▶ Work order
Among the records that follow, find the line with "thumb mcp: (147, 281)" and the line with "middle pip: (321, 129)". Set down those lines and all lines between them exactly, without adding anything.
╭─ Supplied records
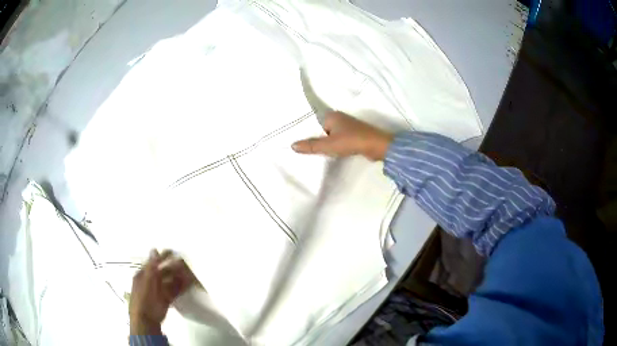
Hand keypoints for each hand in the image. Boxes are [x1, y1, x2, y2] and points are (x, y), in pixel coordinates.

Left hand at [129, 249, 198, 334]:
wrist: (146, 320)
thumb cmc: (144, 298)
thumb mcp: (147, 281)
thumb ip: (152, 266)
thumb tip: (155, 249)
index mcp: (143, 275)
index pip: (153, 263)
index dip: (162, 257)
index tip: (173, 252)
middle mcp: (150, 281)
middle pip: (162, 272)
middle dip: (173, 268)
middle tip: (185, 263)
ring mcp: (158, 291)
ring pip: (169, 282)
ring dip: (179, 278)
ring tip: (190, 273)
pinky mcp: (165, 300)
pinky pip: (174, 291)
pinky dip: (181, 288)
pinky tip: (189, 284)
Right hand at [292, 112, 392, 160]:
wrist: (377, 146)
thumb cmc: (352, 141)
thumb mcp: (328, 145)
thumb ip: (311, 146)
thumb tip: (292, 145)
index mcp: (331, 115)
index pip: (313, 122)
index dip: (305, 132)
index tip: (295, 141)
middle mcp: (339, 118)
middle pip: (321, 129)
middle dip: (314, 138)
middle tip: (302, 149)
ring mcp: (347, 127)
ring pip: (330, 135)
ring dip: (325, 143)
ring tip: (313, 153)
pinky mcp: (354, 135)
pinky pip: (338, 140)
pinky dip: (334, 146)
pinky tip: (329, 153)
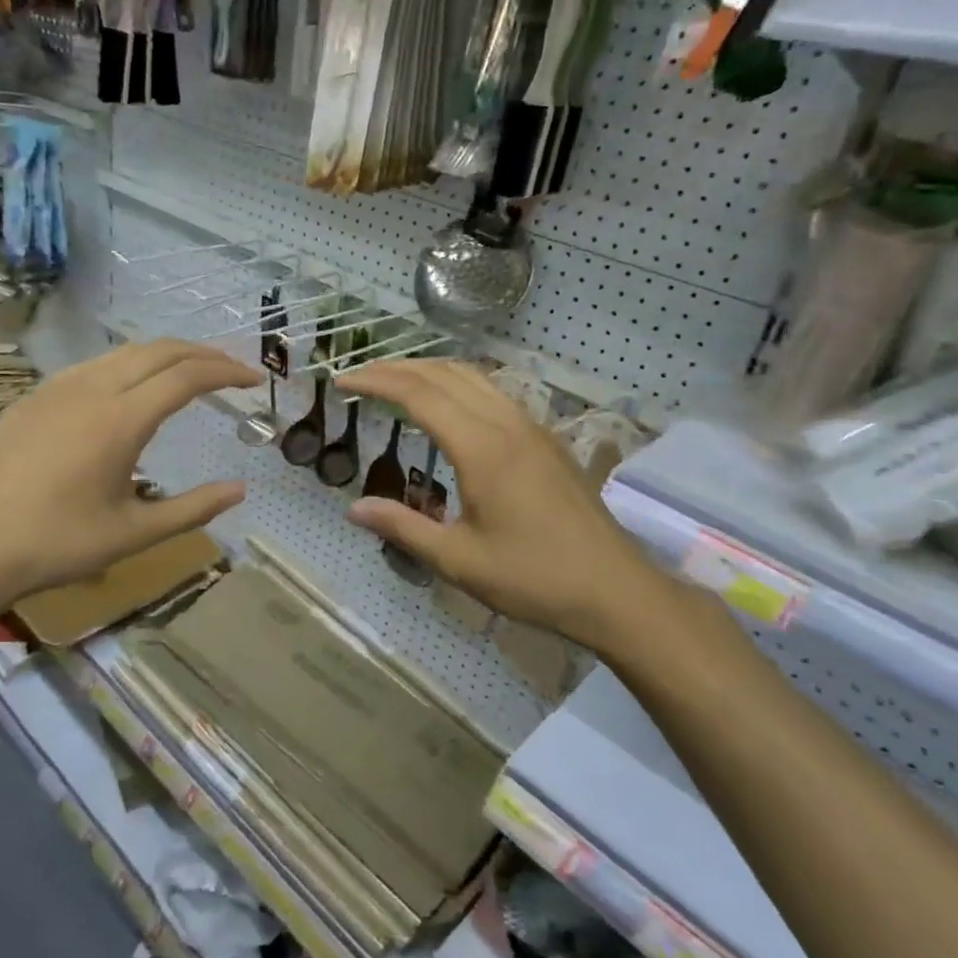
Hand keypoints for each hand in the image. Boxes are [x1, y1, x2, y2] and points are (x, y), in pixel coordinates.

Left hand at [0, 340, 260, 609]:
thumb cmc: (57, 544)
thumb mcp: (134, 533)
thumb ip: (192, 508)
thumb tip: (239, 490)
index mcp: (122, 419)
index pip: (188, 377)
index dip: (227, 372)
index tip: (254, 381)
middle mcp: (92, 388)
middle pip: (159, 350)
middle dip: (203, 353)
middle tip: (231, 370)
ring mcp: (57, 387)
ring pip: (123, 352)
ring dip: (165, 355)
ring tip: (189, 374)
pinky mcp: (33, 397)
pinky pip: (92, 366)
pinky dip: (128, 366)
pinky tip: (129, 391)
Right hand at [335, 360, 685, 656]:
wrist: (616, 590)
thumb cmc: (534, 578)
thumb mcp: (459, 561)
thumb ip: (404, 528)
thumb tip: (353, 509)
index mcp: (481, 448)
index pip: (418, 394)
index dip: (376, 382)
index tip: (342, 382)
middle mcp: (506, 424)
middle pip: (444, 374)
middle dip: (396, 368)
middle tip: (359, 377)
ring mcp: (532, 427)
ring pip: (473, 377)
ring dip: (429, 370)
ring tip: (395, 382)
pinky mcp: (546, 439)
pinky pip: (494, 392)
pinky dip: (458, 384)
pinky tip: (448, 406)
╰─
▶ Reply to the exercise
thumb mcp: (147, 281)
thumb ip: (152, 266)
thumb tip: (155, 249)
index mcp: (143, 275)
index pip: (153, 263)
index dip: (162, 257)
index tip: (173, 252)
middle mcp: (150, 281)
middle pip: (162, 272)
middle dip: (173, 268)
middle tip: (185, 263)
ring mcp: (158, 291)
ring pip: (169, 282)
ring dip: (179, 278)
ring tip: (190, 273)
pinky mcp: (165, 300)
pinky pip: (174, 291)
pinky dip: (181, 288)
pinky tip: (189, 284)
Right hand at [292, 112, 392, 160]:
wrist: (377, 146)
thumb cmc: (352, 141)
thumb mcp: (328, 145)
thumb ip: (311, 146)
thumb tip: (292, 145)
index mcp: (331, 115)
index pip: (313, 122)
index dip: (305, 132)
index tip: (295, 141)
middle mcp: (339, 118)
middle pip: (321, 129)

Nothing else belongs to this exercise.